Times were not always easy. Speak to any entrepreneur in this space and you will hear resilience is closely coupled with the ability to overcome adversity. Industry support is not always on your side.

Adelson is now 42 and his first daughter Rowan was born two months before Equinix was founded. “So we knew we were taking great risk, not only with the money, but our lives. But the more we experienced building the business the more we realized how few people are successful at this. And then you realize it is because they are told they are not going to be. You can be blown away by what you can accomplish if you decide not to listen. I mean, we raised US$1bn in three years because we decided to ignore common wisdom.”

Adelson attributes much of his success to Avery. “Al was a guy who taught me to challenge the assumptions I’d grown up with. He taught me that qualification is defined by the passion you feel for a topic, not by the rules of tradition that you follow. That was what allowed Equinix to succeed. Al had been a middle manager for years but he had this innate wisdom.”
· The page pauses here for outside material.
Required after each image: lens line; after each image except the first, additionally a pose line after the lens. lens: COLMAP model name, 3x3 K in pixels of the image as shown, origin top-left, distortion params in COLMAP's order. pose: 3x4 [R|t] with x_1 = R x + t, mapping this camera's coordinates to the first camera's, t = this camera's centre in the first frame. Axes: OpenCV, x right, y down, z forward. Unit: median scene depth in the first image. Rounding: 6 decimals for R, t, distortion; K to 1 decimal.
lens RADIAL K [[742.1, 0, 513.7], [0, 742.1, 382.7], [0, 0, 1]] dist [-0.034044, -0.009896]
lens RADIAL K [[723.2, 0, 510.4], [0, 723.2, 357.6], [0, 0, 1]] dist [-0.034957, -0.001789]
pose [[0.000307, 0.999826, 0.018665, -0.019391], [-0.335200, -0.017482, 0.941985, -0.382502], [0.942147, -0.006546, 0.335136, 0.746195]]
Adelson took the lessons learned through Equinix – mostly around how to start a company – and used that to form Digg and a number of other Silicon Valley startups. “My thread now for all of these ventures is to help people, especially with their work-life balance, because after Equinix that is an area I am passionate about.”
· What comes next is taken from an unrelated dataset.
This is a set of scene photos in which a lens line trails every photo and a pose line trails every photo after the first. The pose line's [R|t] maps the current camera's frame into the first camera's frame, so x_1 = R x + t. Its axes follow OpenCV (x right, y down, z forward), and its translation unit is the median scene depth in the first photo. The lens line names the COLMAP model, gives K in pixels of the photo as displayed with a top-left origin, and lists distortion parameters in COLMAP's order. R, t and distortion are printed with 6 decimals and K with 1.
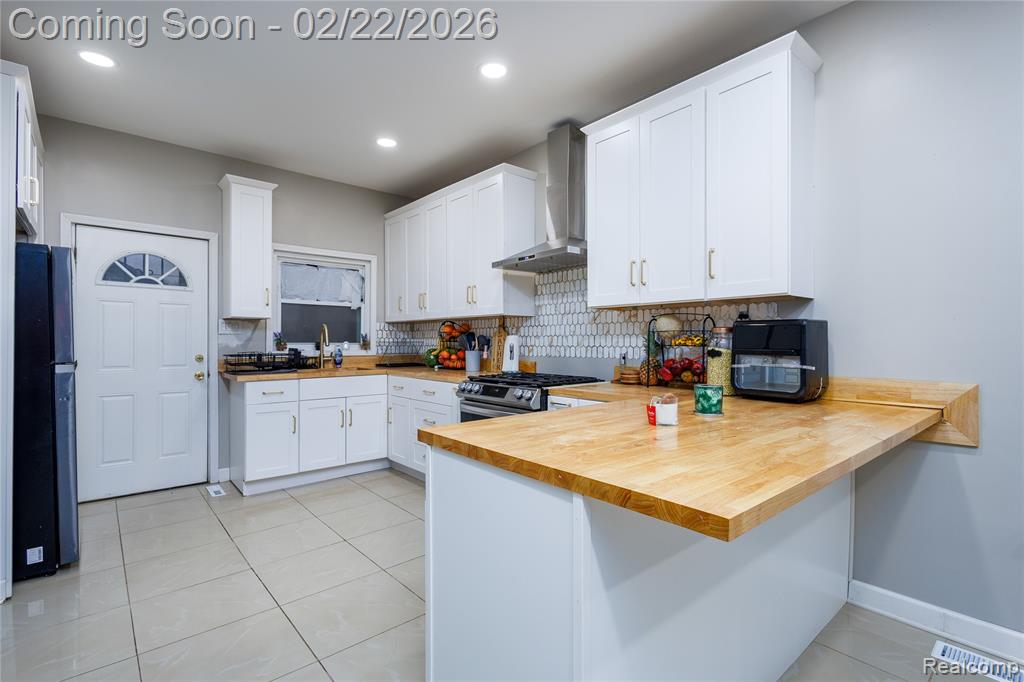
lens RADIAL K [[484.5, 0, 519.8], [0, 484.5, 341.5], [0, 0, 1]] dist [0.013516, -0.002288]
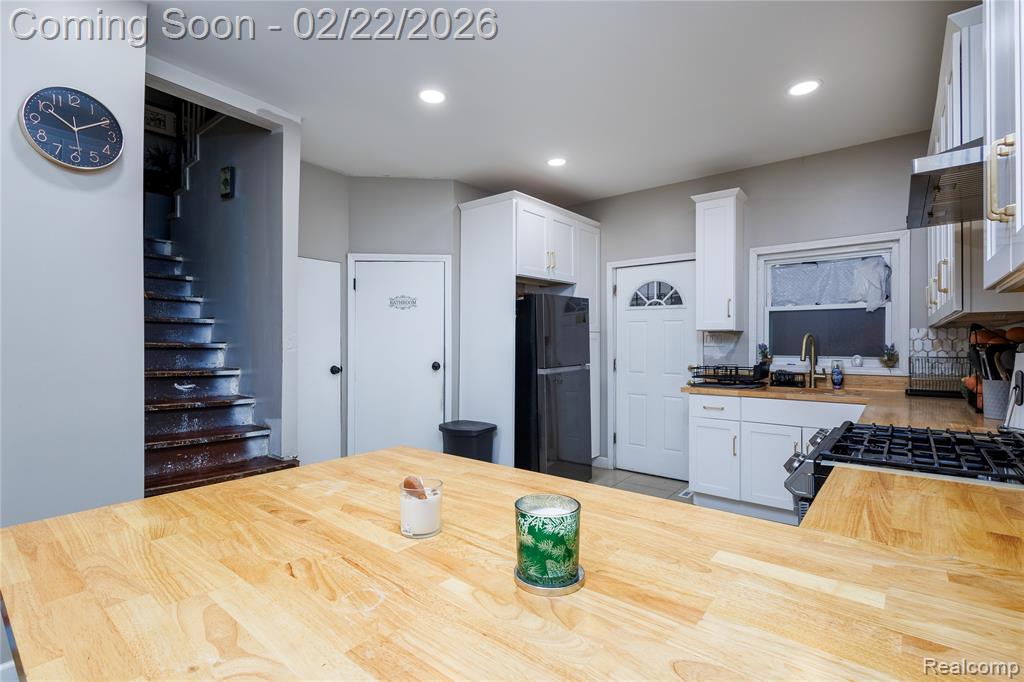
lens RADIAL K [[484.5, 0, 504.9], [0, 484.5, 340.7], [0, 0, 1]] dist [0.013516, -0.002288]
pose [[0.145568, -0.006796, -0.989325, 0.372923], [0.000114, 0.999977, -0.006852, -0.020827], [0.989348, 0.000885, 0.145566, 0.428697]]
When we met Adelson he was about to take his 15-year-old daughter to see a rock concert with some friends. Twelve years ago, it appears finding the time would have been hard. Adelson says the events of 9/11 signalled his exit from Equinix. Family commitments were beckoning at a time when the company was heavily under the security spotlight.

Adelson and Avery had been out signing deals on Wall Street when the Twin Towers fell. Shortly after, Adelson was called to stand before Congress and give a presentation about cybersecurity.
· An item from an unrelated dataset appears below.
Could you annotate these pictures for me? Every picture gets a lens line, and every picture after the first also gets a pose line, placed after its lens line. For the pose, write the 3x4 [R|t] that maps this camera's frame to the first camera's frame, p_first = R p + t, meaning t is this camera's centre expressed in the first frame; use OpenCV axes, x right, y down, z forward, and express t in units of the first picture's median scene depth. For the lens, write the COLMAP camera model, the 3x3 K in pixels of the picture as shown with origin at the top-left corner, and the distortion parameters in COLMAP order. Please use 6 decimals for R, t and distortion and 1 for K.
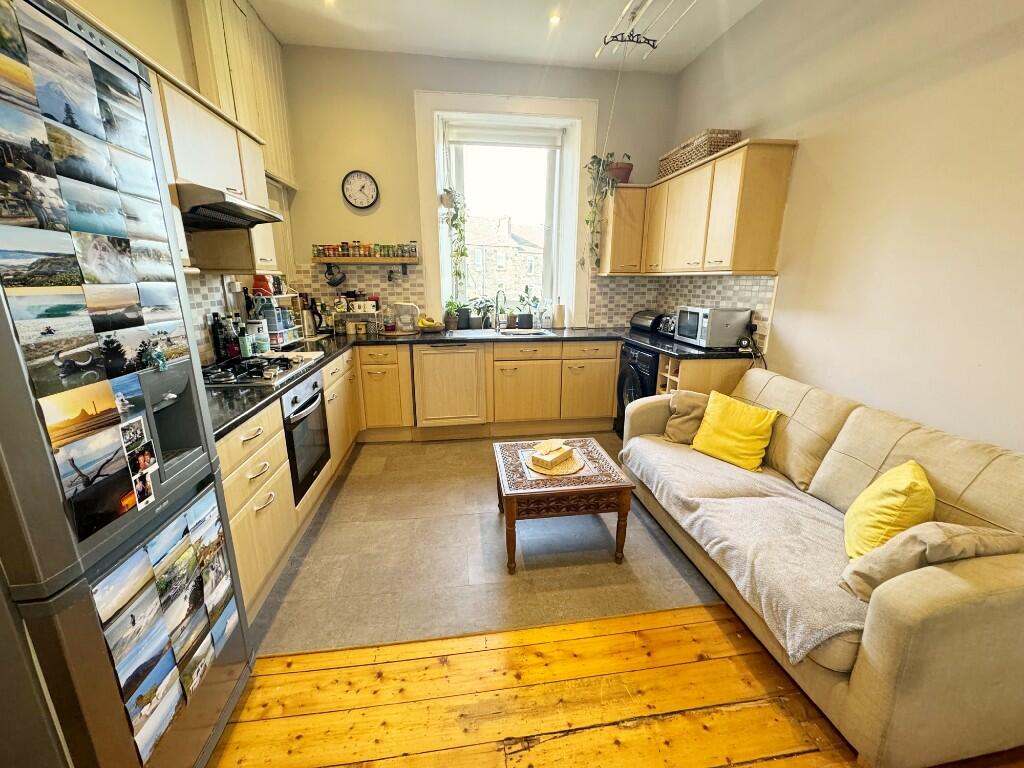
lens RADIAL K [[408.6, 0, 513.0], [0, 408.6, 379.6], [0, 0, 1]] dist [0.000054, 0.000087]
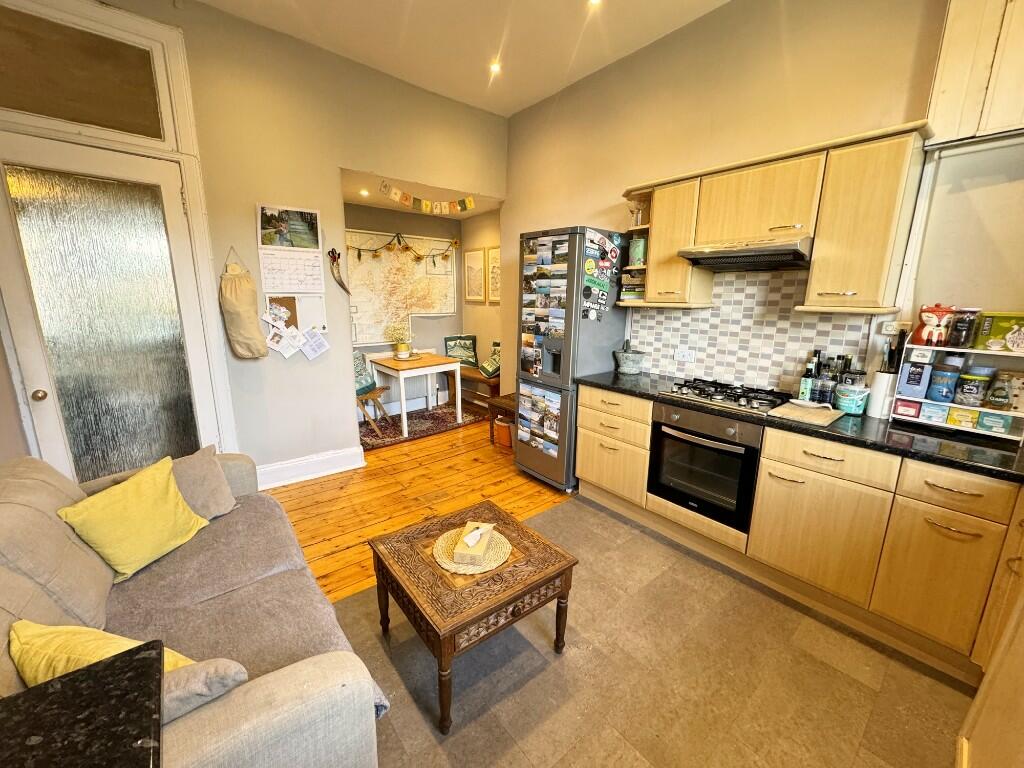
lens RADIAL K [[408.6, 0, 513.4], [0, 408.6, 383.8], [0, 0, 1]] dist [0.000054, 0.000087]
pose [[-0.854630, 0.100473, -0.509425, 0.998544], [-0.137100, 0.902618, 0.408025, -1.034324], [0.500811, 0.418552, -0.757629, 3.771951]]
“They were forming this new initiative called the Department of Homeland Security which had never existed before, and talking about regulating the Internet. We felt we really couldn’t screw up, this was a great time of vulnerability where things could happen legislation-wise that would interfere with the privacy of Americans and threaten national security,” Adelson says.

The pressure was great, and following the experience Adelson quietly and slowly took steps back from the executive team, before selling his shares some years later. He is still an advisor with the company.

The challenge ahead
Adelson believes both the industry and Equinix have some big challenges ahead. For Equinix, it is about staying true to its routes and revolves around the responsible deployment of network services in emerging countries.

“Equinix is now a dominating force and this means it can be dangerous. When we started we were trying to disrupt monopolies but how ironic that now its success means it will be the only force? In many countries it will be the company that introduces the Internet, and I think it should be extremely responsible in the deployment of its services and take extra steps of self-governance to ensure it enables competition in an actual marketplace. The concept of an IBX is a perfect economic development zone for a developing country that may only have one mobile service provider.”

The other challenge is for the industry to challenge Equinix. “I am still surprised there is not a number two. How did that happen?  There are plenty of big pocket books out there that could easily build an Equinix competitor, and while I don’t think they could take Equinix down I think they could easily sit alongside Equinix.”